32歳 女性。過日花と小鳥の公園に子供づれで遊びに行き、戻って3日目熱、全身の筋肉痛、咳や痰がありました。いま話題のオーム病に罹ったのかと案じられ、医院で受診しました。潜伏期や症状、検査所見からみて、その心配はないと言われ、病気も快くなりました。子供たちも元気です。これはどんな病気で、どんな風に予防すればいいのでしょうか。オームでない飼っている小鳥でも起きるのでしょうか。教えて下さい。

回答

オーム病の原因は、クラミジア シッタシ(Chlamydia psittasi)という細菌です。これは、鳥の菌で、オームに限らず、ニワトリやガチョウにも感染します。ウシやヒツジにも罹りますが、鳥以外の動物から人への感染は、まれです。感染後発病までの期間を潜伏期間といいますが、オーム病の潜伏期間は1週間程度で、訪問後3日目に起こった病気は、オーム病ではなさそうです。症状としては、突然の発熱、悪寒、頭痛などで、咳は出ても痰は少ないのがふつうです。X線写真で強い間質性肺炎が疑われるのに、呼吸に対する自覚症状は少ないのがふつうです。

オーム病の難しいところは、よく使われる抗菌剤のうち、クラミジアを殺す作用のないものがあることで、この場合には、かなりの率で死亡することです。
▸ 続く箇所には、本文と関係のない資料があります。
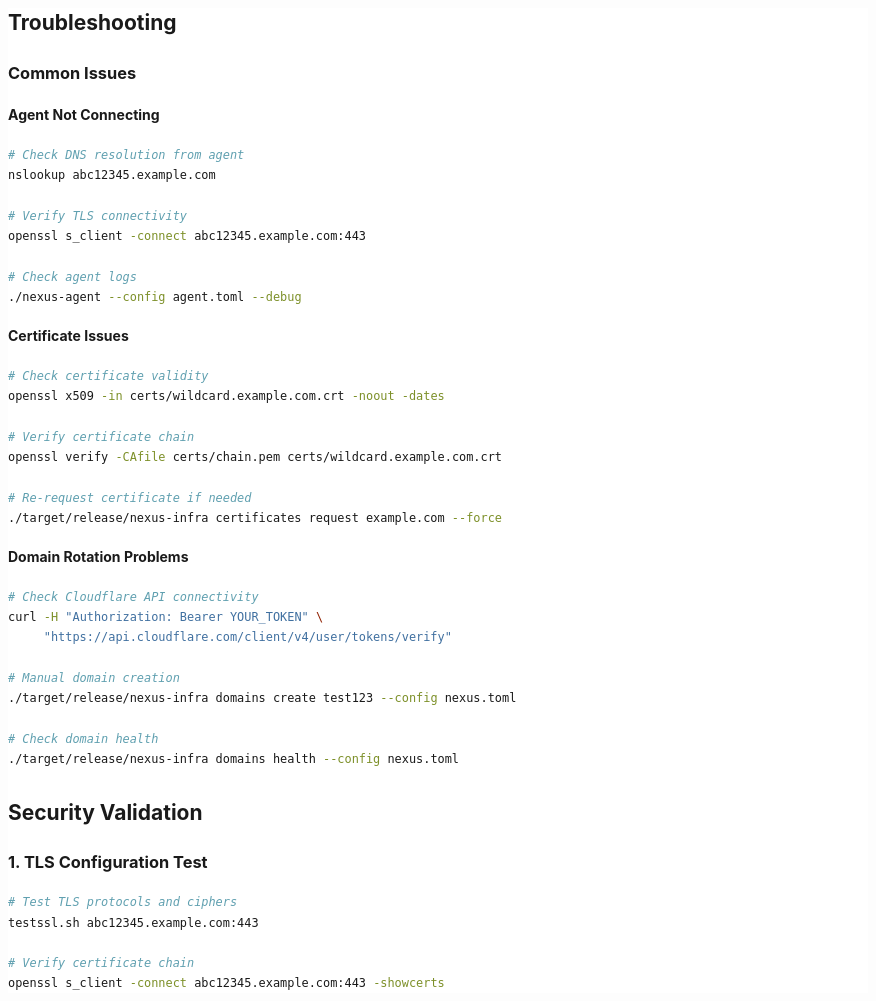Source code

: ## Troubleshooting

### Common Issues

#### Agent Not Connecting
```bash
# Check DNS resolution from agent
nslookup abc12345.example.com

# Verify TLS connectivity
openssl s_client -connect abc12345.example.com:443

# Check agent logs
./nexus-agent --config agent.toml --debug
```

#### Certificate Issues
```bash
# Check certificate validity
openssl x509 -in certs/wildcard.example.com.crt -noout -dates

# Verify certificate chain
openssl verify -CAfile certs/chain.pem certs/wildcard.example.com.crt

# Re-request certificate if needed
./target/release/nexus-infra certificates request example.com --force
```

#### Domain Rotation Problems
```bash
# Check Cloudflare API connectivity
curl -H "Authorization: Bearer YOUR_TOKEN" \
     "https://api.cloudflare.com/client/v4/user/tokens/verify"

# Manual domain creation
./target/release/nexus-infra domains create test123 --config nexus.toml

# Check domain health
./target/release/nexus-infra domains health --config nexus.toml
```

## Security Validation

### 1. TLS Configuration Test

```bash
# Test TLS protocols and ciphers
testssl.sh abc12345.example.com:443

# Verify certificate chain
openssl s_client -connect abc12345.example.com:443 -showcerts
```
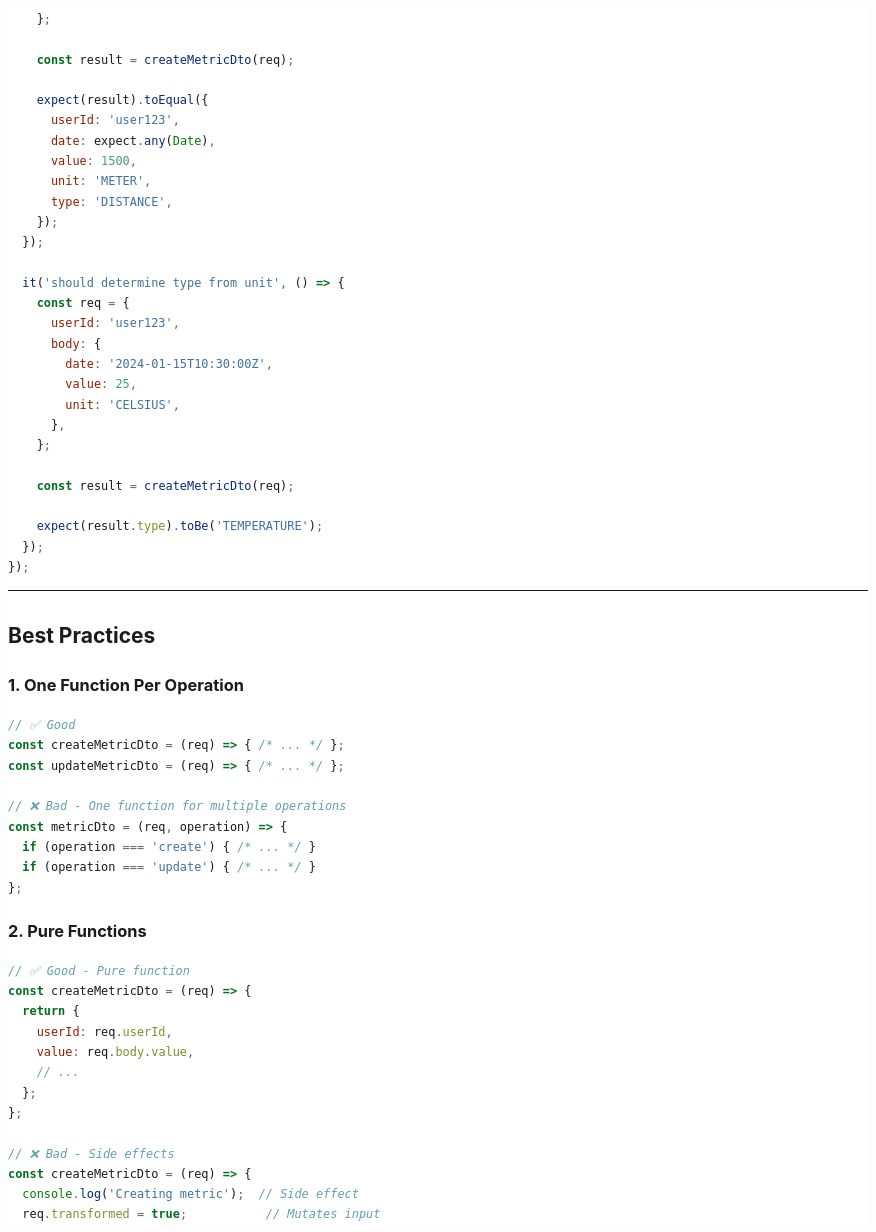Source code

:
 ```javascript
    };
    
    const result = createMetricDto(req);
    
    expect(result).toEqual({
      userId: 'user123',
      date: expect.any(Date),
      value: 1500,
      unit: 'METER',
      type: 'DISTANCE',
    });
  });
  
  it('should determine type from unit', () => {
    const req = {
      userId: 'user123',
      body: {
        date: '2024-01-15T10:30:00Z',
        value: 25,
        unit: 'CELSIUS',
      },
    };
    
    const result = createMetricDto(req);
    
    expect(result.type).toBe('TEMPERATURE');
  });
});
```

---

## Best Practices

### 1. One Function Per Operation

```javascript
// ✅ Good
const createMetricDto = (req) => { /* ... */ };
const updateMetricDto = (req) => { /* ... */ };

// ❌ Bad - One function for multiple operations
const metricDto = (req, operation) => {
  if (operation === 'create') { /* ... */ }
  if (operation === 'update') { /* ... */ }
};
```

### 2. Pure Functions

```javascript
// ✅ Good - Pure function
const createMetricDto = (req) => {
  return {
    userId: req.userId,
    value: req.body.value,
    // ...
  };
};

// ❌ Bad - Side effects
const createMetricDto = (req) => {
  console.log('Creating metric');  // Side effect
  req.transformed = true;           // Mutates input
```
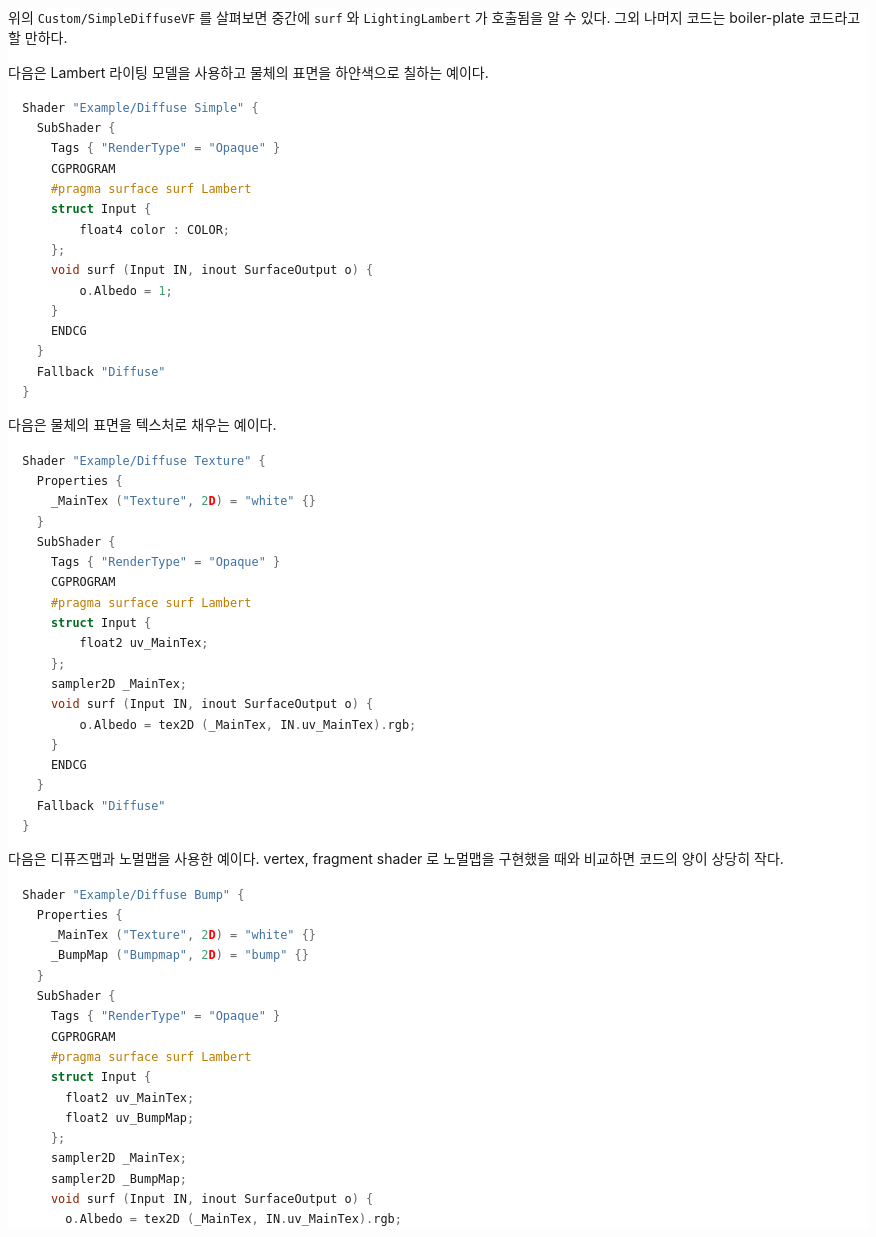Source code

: 
위의 `Custom/SimpleDiffuseVF` 를 살펴보면 중간에 `surf` 와 `LightingLambert` 가 호출됨을 알 수 있다. 그외 나머지 코드는 boiler-plate 코드라고 할 만하다.

다음은 Lambert 라이팅 모델을 사용하고 물체의 표면을 하얀색으로 칠하는 예이다.

```c
  Shader "Example/Diffuse Simple" {
    SubShader {
      Tags { "RenderType" = "Opaque" }
      CGPROGRAM
      #pragma surface surf Lambert
      struct Input {
          float4 color : COLOR;
      };
      void surf (Input IN, inout SurfaceOutput o) {
          o.Albedo = 1;
      }
      ENDCG
    }
    Fallback "Diffuse"
  }
```

다음은 물체의 표면을 텍스처로 채우는 예이다.

```c
  Shader "Example/Diffuse Texture" {
    Properties {
      _MainTex ("Texture", 2D) = "white" {}
    }
    SubShader {
      Tags { "RenderType" = "Opaque" }
      CGPROGRAM
      #pragma surface surf Lambert
      struct Input {
          float2 uv_MainTex;
      };
      sampler2D _MainTex;
      void surf (Input IN, inout SurfaceOutput o) {
          o.Albedo = tex2D (_MainTex, IN.uv_MainTex).rgb;
      }
      ENDCG
    } 
    Fallback "Diffuse"
  }
```

다음은 디퓨즈맵과 노멀맵을 사용한 예이다. vertex, fragment shader 로 노멀맵을 구현했을 때와 비교하면 코드의 양이 상당히 작다.

```c
  Shader "Example/Diffuse Bump" {
    Properties {
      _MainTex ("Texture", 2D) = "white" {}
      _BumpMap ("Bumpmap", 2D) = "bump" {}
    }
    SubShader {
      Tags { "RenderType" = "Opaque" }
      CGPROGRAM
      #pragma surface surf Lambert
      struct Input {
        float2 uv_MainTex;
        float2 uv_BumpMap;
      };
      sampler2D _MainTex;
      sampler2D _BumpMap;
      void surf (Input IN, inout SurfaceOutput o) {
        o.Albedo = tex2D (_MainTex, IN.uv_MainTex).rgb;
```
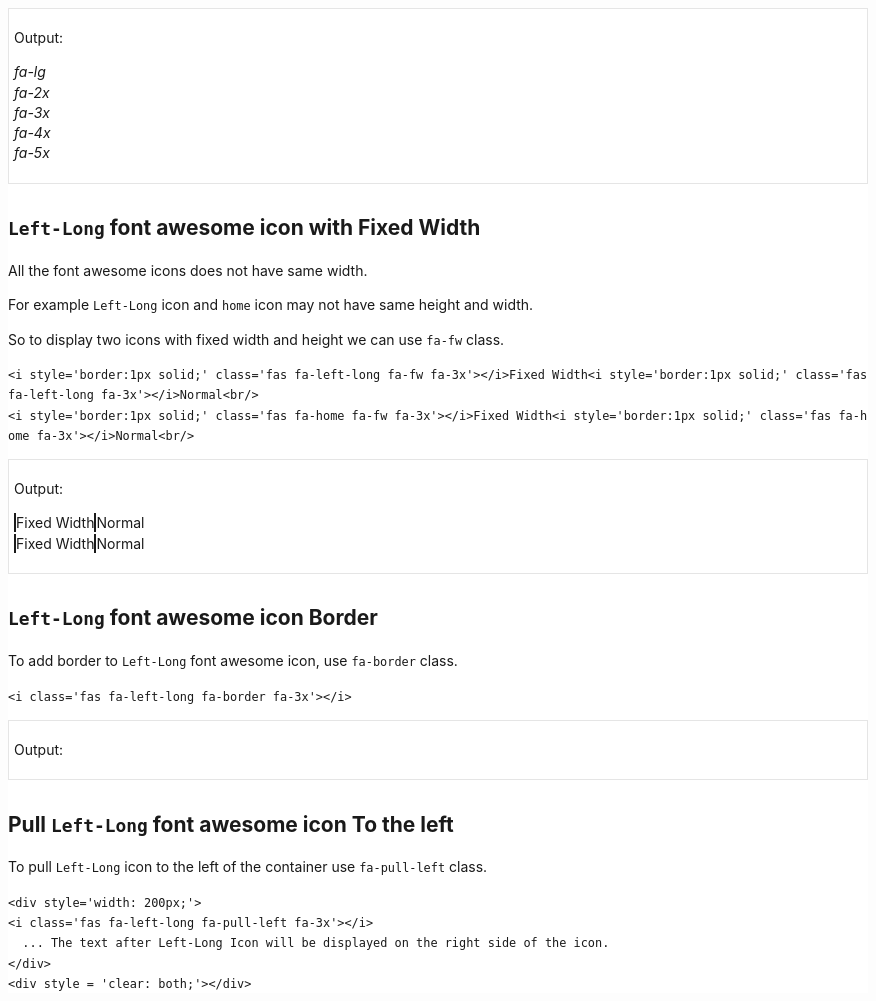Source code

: <div style='border:1px solid rgba(0,0,0,.1);margin-bottom:10px;padding:5px;'>
<p>Output:</p>


<i class='fas fa-left-long fa-lg'>fa-lg</i><br/>
<i class='fas fa-left-long fa-2x'>fa-2x</i><br/>
<i class='fas fa-left-long fa-3x'>fa-3x</i><br/>
<i class='fas fa-left-long fa-4x'>fa-4x</i><br/>
<i class='fas fa-left-long fa-5x'>fa-5x</i><br/>

</div>

## `Left-Long` font awesome icon with Fixed Width
All the font awesome icons does not have same width.

For example `Left-Long` icon and `home` icon may not have same height and width.

So to display two icons with fixed width and height we can use `fa-fw` class.
```
<i style='border:1px solid;' class='fas fa-left-long fa-fw fa-3x'></i>Fixed Width<i style='border:1px solid;' class='fas fa-left-long fa-3x'></i>Normal<br/>
<i style='border:1px solid;' class='fas fa-home fa-fw fa-3x'></i>Fixed Width<i style='border:1px solid;' class='fas fa-home fa-3x'></i>Normal<br/>

```

<div style='border:1px solid rgba(0,0,0,.1);margin-bottom:10px;padding:5px;'>
<p>Output:</p>


<i style='border:1px solid;' class='fas fa-left-long fa-fw fa-3x'></i>Fixed Width<i style='border:1px solid;' class='fas fa-left-long fa-3x'></i>Normal<br/>
<i style='border:1px solid;' class='fas fa-home fa-fw fa-3x'></i>Fixed Width<i style='border:1px solid;' class='fas fa-home fa-3x'></i>Normal<br/>

</div>

## `Left-Long` font awesome icon Border
To add border to `Left-Long` font awesome icon, use `fa-border` class.
```
<i class='fas fa-left-long fa-border fa-3x'></i>
```

<div style='border:1px solid rgba(0,0,0,.1);margin-bottom:10px;padding:5px;'>
<p>Output:</p>


<i class='fas fa-left-long fa-border fa-3x'></i>
</div>

## Pull `Left-Long` font awesome icon To the left
To pull `Left-Long` icon to the left of the container use `fa-pull-left` class.
```
<div style='width: 200px;'>
<i class='fas fa-left-long fa-pull-left fa-3x'></i>
  ... The text after Left-Long Icon will be displayed on the right side of the icon.
</div>
<div style = 'clear: both;'></div>
```
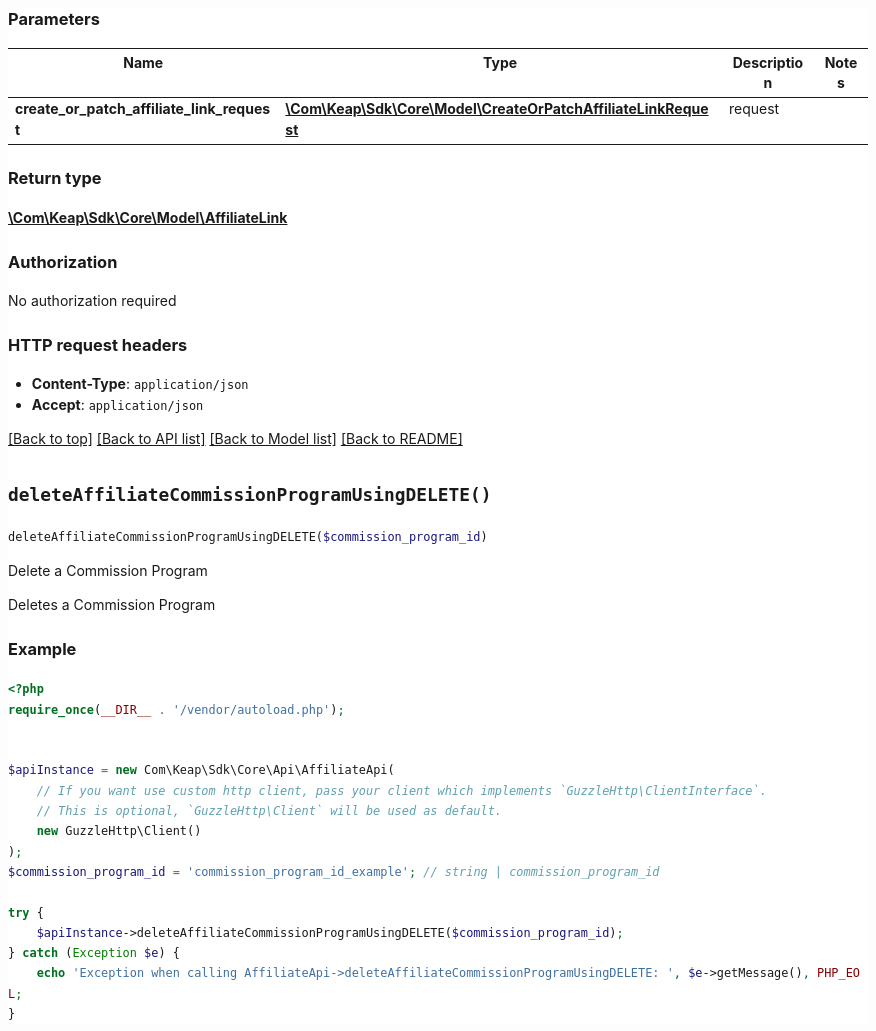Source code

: ### Parameters

| Name | Type | Description  | Notes |
| ------------- | ------------- | ------------- | ------------- |
| **create_or_patch_affiliate_link_request** | [**\Com\Keap\Sdk\Core\Model\CreateOrPatchAffiliateLinkRequest**](../Model/CreateOrPatchAffiliateLinkRequest.md)| request | |

### Return type

[**\Com\Keap\Sdk\Core\Model\AffiliateLink**](../Model/AffiliateLink.md)

### Authorization

No authorization required

### HTTP request headers

- **Content-Type**: `application/json`
- **Accept**: `application/json`

[[Back to top]](#) [[Back to API list]](../../README.md#endpoints)
[[Back to Model list]](../../README.md#models)
[[Back to README]](../../README.md)

## `deleteAffiliateCommissionProgramUsingDELETE()`

```php
deleteAffiliateCommissionProgramUsingDELETE($commission_program_id)
```

Delete a Commission Program

Deletes a Commission Program

### Example

```php
<?php
require_once(__DIR__ . '/vendor/autoload.php');


$apiInstance = new Com\Keap\Sdk\Core\Api\AffiliateApi(
    // If you want use custom http client, pass your client which implements `GuzzleHttp\ClientInterface`.
    // This is optional, `GuzzleHttp\Client` will be used as default.
    new GuzzleHttp\Client()
);
$commission_program_id = 'commission_program_id_example'; // string | commission_program_id

try {
    $apiInstance->deleteAffiliateCommissionProgramUsingDELETE($commission_program_id);
} catch (Exception $e) {
    echo 'Exception when calling AffiliateApi->deleteAffiliateCommissionProgramUsingDELETE: ', $e->getMessage(), PHP_EOL;
}
```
抗生物質のなかった時代の致命率は20%近くだったようです。オーム病を疑い、テトラサイクリンやエリスロマイシン系の抗生物質を使えば、それほどおそれる病気ではありません。

オーム病クラミジアは、鳥にはかなり見られるもので、多数の鳥を飼う場所では、常に注意する必要があります。動物園などで新しい鳥の飼育を始めるときには、2~3か月の検疫を行うのが常識です。その後も、獣医さんがオーム病に罹った鳥がでないか注意し続けるのです。事件を起こした施設では、感染症に関する知識が決定的に欠如していました。予防法は、鳥に近づかないようにすることでしょう。ハトはクリプトコッカスという真菌を持っていることで有名です。